Сестра милосердия (Федоров) - страница 38

Сергей надеялся увидеть если не одобрение, то, по крайней мере, сочувствие в глазах Наташи, но взгляд Наташи обдал его холодом. Её глаза говорили: к чему эта бравада? Это хорошо, что вернулись невредимыми, а если бы попали в плен? Что, одного застенка в Гагре недостаточно?

«И тут я ей не угодил!» — разобрало Сергея.

А Василий Забетович при встрече с сыном влепил тому затрещину. На что Хасик не обиделся.

— Лошадь о четырёх ногах, и то спотыкается, — сказал он в своё оправдание.

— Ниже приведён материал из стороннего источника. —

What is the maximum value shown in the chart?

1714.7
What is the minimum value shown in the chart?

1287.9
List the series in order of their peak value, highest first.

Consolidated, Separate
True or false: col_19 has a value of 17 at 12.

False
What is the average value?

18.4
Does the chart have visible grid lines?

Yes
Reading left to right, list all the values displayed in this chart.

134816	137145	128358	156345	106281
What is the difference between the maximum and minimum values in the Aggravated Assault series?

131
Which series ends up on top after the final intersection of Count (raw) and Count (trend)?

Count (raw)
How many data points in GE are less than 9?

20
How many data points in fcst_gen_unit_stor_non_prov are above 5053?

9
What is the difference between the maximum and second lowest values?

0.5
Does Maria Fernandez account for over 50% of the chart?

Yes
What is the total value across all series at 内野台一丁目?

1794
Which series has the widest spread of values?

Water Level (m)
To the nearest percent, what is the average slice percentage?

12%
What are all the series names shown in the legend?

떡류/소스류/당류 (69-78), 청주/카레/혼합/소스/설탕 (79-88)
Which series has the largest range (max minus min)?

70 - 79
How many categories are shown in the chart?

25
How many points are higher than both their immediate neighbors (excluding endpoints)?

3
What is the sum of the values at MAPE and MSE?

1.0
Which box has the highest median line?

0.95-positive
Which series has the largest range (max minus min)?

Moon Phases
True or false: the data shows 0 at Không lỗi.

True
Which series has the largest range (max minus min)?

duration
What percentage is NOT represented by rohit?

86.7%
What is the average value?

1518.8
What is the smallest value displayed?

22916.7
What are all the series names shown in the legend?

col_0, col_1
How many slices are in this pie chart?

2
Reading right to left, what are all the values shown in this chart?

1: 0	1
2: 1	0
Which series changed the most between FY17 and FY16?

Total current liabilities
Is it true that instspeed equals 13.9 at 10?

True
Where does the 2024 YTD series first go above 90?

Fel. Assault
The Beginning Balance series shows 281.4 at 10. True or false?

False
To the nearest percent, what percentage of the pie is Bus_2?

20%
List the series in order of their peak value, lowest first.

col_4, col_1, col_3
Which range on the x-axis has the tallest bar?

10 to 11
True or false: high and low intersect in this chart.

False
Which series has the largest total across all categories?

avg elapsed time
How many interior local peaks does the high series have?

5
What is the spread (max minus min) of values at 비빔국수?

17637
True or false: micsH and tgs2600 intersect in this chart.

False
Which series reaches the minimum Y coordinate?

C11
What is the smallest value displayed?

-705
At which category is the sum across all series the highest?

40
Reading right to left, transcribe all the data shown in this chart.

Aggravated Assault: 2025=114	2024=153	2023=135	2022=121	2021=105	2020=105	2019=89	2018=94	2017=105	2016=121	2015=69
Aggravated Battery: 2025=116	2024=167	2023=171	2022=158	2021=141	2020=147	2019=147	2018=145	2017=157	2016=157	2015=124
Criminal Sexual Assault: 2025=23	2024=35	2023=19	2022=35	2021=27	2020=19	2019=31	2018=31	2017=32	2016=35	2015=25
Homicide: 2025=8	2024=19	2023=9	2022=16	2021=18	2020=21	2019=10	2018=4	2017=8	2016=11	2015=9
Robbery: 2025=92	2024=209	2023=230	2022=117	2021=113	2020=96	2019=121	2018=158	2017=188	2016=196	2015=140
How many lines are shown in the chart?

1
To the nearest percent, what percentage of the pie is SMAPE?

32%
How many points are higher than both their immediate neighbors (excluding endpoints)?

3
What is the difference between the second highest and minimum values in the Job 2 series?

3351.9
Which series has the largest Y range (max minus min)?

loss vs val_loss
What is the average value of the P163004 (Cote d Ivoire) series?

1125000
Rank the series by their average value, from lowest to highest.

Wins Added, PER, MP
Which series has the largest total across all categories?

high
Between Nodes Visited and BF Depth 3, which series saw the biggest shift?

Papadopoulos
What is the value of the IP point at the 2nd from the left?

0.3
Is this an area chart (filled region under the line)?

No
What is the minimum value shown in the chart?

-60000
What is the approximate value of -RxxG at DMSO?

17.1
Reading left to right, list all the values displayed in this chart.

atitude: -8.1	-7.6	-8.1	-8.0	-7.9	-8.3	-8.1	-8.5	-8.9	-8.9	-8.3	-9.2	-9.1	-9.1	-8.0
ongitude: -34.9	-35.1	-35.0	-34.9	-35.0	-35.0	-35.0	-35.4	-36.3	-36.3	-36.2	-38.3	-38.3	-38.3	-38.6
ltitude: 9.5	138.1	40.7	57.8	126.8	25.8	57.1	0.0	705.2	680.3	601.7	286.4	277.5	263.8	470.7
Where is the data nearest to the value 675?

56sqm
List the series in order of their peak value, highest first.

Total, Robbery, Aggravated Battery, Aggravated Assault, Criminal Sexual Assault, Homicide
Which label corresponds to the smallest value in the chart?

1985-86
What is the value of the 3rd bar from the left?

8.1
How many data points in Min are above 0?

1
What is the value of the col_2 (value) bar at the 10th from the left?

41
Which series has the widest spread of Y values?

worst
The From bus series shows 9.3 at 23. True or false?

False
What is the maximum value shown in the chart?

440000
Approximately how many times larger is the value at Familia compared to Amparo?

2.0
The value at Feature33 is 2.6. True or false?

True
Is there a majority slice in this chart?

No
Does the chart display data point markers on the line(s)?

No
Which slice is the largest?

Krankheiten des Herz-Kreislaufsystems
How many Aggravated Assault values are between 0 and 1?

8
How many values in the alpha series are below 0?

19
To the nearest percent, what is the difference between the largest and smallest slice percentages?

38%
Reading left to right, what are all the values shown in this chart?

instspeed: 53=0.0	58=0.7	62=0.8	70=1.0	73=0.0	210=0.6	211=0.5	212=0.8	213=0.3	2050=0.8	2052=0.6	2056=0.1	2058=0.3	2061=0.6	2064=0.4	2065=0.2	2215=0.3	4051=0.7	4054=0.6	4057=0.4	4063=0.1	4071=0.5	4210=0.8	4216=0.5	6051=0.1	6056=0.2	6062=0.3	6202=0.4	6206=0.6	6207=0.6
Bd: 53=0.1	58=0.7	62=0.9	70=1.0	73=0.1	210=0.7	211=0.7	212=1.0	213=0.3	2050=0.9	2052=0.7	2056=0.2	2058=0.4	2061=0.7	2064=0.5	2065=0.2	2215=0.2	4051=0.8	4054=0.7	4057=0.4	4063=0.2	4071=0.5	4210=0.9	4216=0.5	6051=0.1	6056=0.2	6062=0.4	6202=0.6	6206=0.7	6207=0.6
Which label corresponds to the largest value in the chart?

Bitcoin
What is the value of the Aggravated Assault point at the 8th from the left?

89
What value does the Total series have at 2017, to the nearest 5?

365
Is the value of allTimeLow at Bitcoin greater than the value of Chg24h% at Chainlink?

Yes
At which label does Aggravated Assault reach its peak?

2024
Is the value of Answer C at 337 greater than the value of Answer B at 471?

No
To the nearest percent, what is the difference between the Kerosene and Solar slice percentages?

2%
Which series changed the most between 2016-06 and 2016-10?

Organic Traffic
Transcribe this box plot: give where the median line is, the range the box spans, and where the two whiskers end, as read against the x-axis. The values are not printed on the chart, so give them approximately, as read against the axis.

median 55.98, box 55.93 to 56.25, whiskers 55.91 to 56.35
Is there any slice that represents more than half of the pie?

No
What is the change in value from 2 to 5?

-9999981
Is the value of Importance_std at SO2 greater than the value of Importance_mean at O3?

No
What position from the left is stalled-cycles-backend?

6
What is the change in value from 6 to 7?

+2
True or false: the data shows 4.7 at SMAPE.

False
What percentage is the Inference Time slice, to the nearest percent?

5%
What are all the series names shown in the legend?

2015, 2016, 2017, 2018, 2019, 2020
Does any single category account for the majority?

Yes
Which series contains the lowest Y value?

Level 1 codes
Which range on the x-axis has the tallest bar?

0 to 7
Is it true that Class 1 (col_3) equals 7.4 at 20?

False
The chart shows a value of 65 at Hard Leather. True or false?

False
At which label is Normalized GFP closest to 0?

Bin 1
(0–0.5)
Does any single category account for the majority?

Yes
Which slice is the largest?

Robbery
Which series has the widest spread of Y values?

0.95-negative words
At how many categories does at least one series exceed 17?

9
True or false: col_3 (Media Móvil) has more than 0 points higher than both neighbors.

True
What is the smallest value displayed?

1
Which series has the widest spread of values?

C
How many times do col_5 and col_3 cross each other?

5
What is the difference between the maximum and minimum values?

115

Снова потекла позиционная жизнь. Непонятная стрельба.

Крики:

— Эй ты, абхаз! Я твою маму…

С абхазской стороны: «Эй, биджорик! Я твой папу…» Или: «Эй, гога!» Или: «Эй, гомарджоба!»

Крики-перекрики.

В дни перемирий сходились с обеих сторон. Если знакомые — ведь война соседей по улице, по дому развела по разные стороны линии фронта, — то покурят, скажут друг другу: «Я мог убить тебя». — «А я — тебя». Но потом снова разойдутся по окопам, и, может, на самом деле кто кого и убьёт.

3

Абхазию всколыхнуло известие о сбитом в Кодорском ущелье вертолёте с женщинами, стариками, детьми, беженцами, которые летели из осаждённого Ткварчели. Город горняков после захвата грузинами побережья численно возрос вдвое от хлынувших в него беженцев. Но если из Гудауты куда бежали, можно было выбраться по морю, а позже, после освобождения Гагры, и по автомобильной дороге, то покинуть Ткварчели никакой возможности не было.

Город лежал в котловине между гор и напоминал окружённый в Великую Отечественную войну Ленинград.

Из него можно было выбраться только на вертолёте, но один из таких вертолётов сбили при пролёте над Кодорским ущельем.

Абхазия погрузилась в траур. Для неё каждый абхазец был на вес золота, а тут лишилась почти шестидесяти человек.

В Гудауте сыпал снег. Накрывал белым саваном кроны, которые под весом клонились и трещали. Перед зевом ямы лежали гробы. Люди молчали.

В толпе стоял Руслан Гожба. Он считал ящики, сбивался со счёта и начинал сначала. В его памяти события последних дней смешивались с временами бериевских гонений на абхазов, когда его отец чудом спасся: его предупредил дальний родственник, и он бежал из Абхазии через горы.

Руслан бросал взгляды на матерей, чьи близкие оказались в злополучном вертолёте. Представлял, как, окажись сам в летящей коробке, падал бы в ущелье, и спрашивал себя: что делал бы?

Что делал бы, если б рядом от ужаса перед приближающейся землёй мать прижимала младенца…

Округа прорывалась стонами.

Лицо Гожбы залеплял снег, он мысленно обращался к небесным покровителям, прося ниспослать кару врагу.